Her lonca kendi içindeki çalışma düzeninde, üretim, satış ya da hizmet bakımından bağlantılı olduğu loncalarla olan iktisadi ilişkilerinde ve bulunduğu kent ya da kasabadaki esnaf ve zenaatkar topluluğuyla sürdürdüğü ilişkilerde genel hukuk kuralları yanında geleneklere ve nizamnamelere uymak zorundaydı. Tarihten gelen gelenekleri ve kendilerince oluşturdukları nizamnameler bakımından loncalar özerk birer topluluk sayılabilir. Ancak devlet askeri ihtiyacı karşılamaya yönelik dallarda ya da olağanüstü durumlarda bu özelliği ortadan kaldırmaya kadar varan müdahalelerde bulunabiliyordu. Ayrıca narh sistemiyle de bu özerklik devlet eliyle sınırlanmıştı. Loncaların çalışma ve yetki alanı Osmanlı Devleti'nin temel yönetsel birimi olan "kaza" ile sınırlıydı. Ancak İstanbul gibi geniş esnaf ve zenaatkar topluluklarının faaliyet gösterdiği yerlerde bu sınır daha daraltılmış, semtlerle sınırlanmıştı. Osmanlı döneminde loncaların önemli bir özelliği aşırı derecede ihtisaslaşmasıdır. Örneğin en eski ve köklü geleneklere sahip olan, Anadolu'da Ahiliğin kurucusu Ahi Evran'ın da bu meslekten olması dolayısıyla esnaf ve zenaatkarlar arasında itibarlı bir yeri bulunan dericilik, ham maddeden mamul madde haline gelinceye kadar ki aşamaları bakımından celepler, sığır kasapları, koyun kasapları, ham deriyi işleyen debbağlar ve bundan mamul madde yapan saraçlar, kavaflar, deri boyacıları, deri tulumcular, eyerciler, yularcılar, kolancılar, kamçıcılar, meşinci ve sahtiyancılar, ciltçiler gibi birçok ayrı lonca biçiminde örgütlenmişti.
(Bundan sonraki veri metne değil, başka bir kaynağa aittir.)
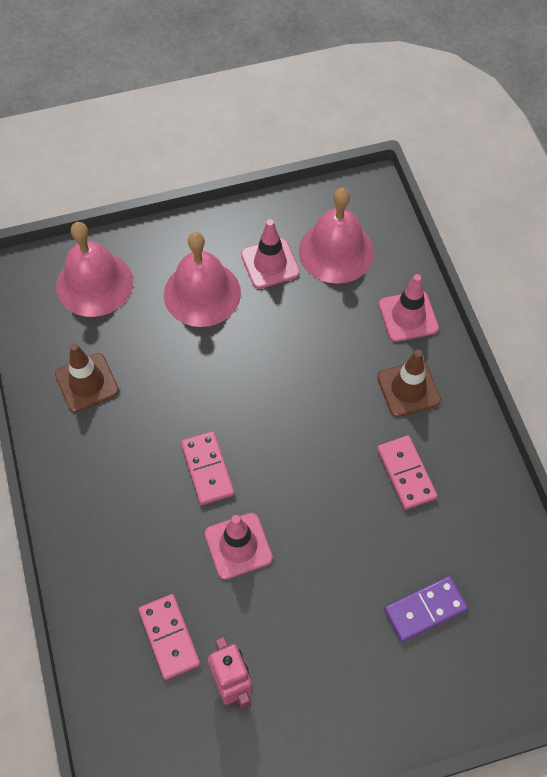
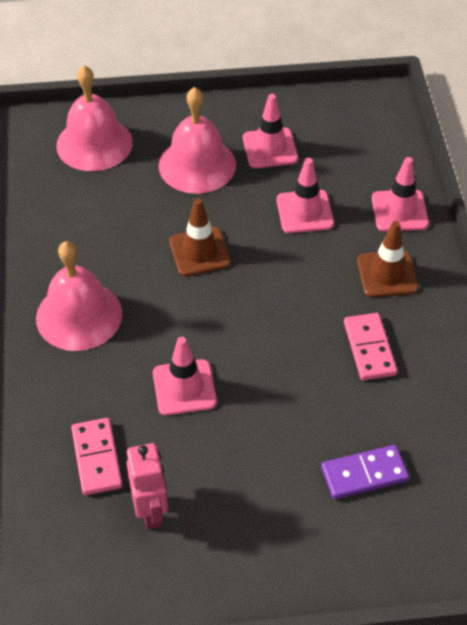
camera: 10 degrees right, 10 degrees down
brown traffic cone [55,343,119,412] -> brown traffic cone moved to [169,198,231,276]
pink domino [181,431,234,505] -> none
pink bell [299,188,374,284] -> pink bell moved to [36,241,122,351]
none -> pink traffic cone [277,158,334,233]

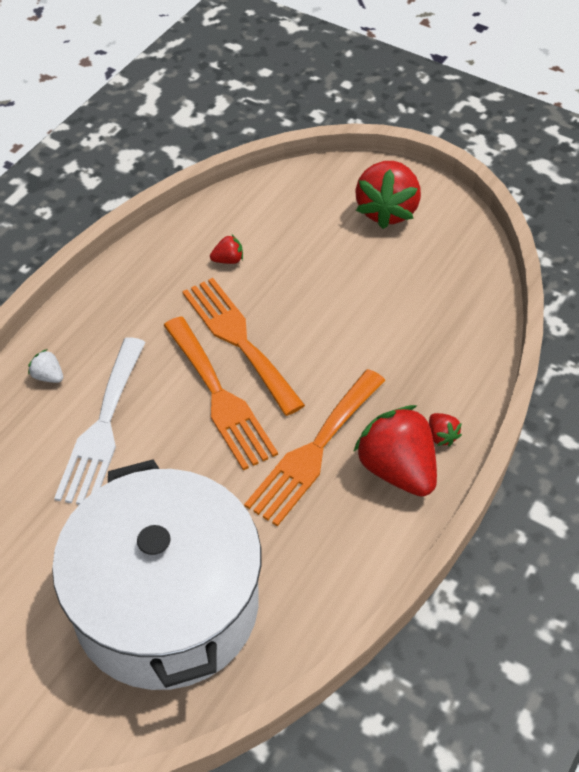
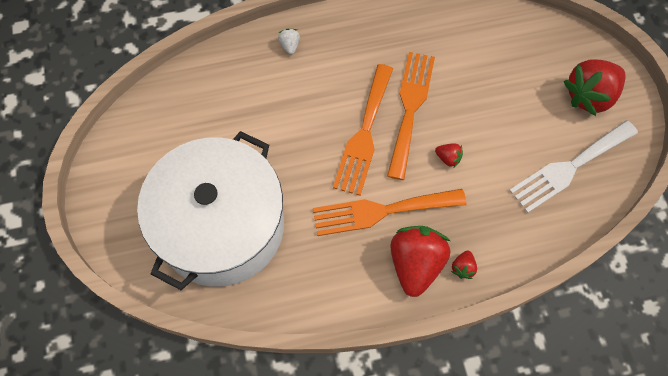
camera: 45 degrees right, 15 degrees up
white fork [54,337,146,505] -> white fork moved to [509,120,638,213]
red strawberry [210,235,243,264] -> red strawberry moved to [435,143,463,167]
Ancak bu türden bir örgütlenme ancak büyük miktarda üretim yapılan yerlere özgüydü. Bir loncanın kurulması ve yaşayabilmesi için o işkolunda belirli bir sayıda işyeri ve usta olması gerekliydi. Eğer bir kent ya da kasabanın o alandaki gereksinimini bir ya da birkaç işyeri karşılayabiliyorsa, bunlar kendi işkollarına en yakın yerdeki loncaya katılırdı. Bunlara "mülhak", bazı yerlerde de "yamak" denirdi.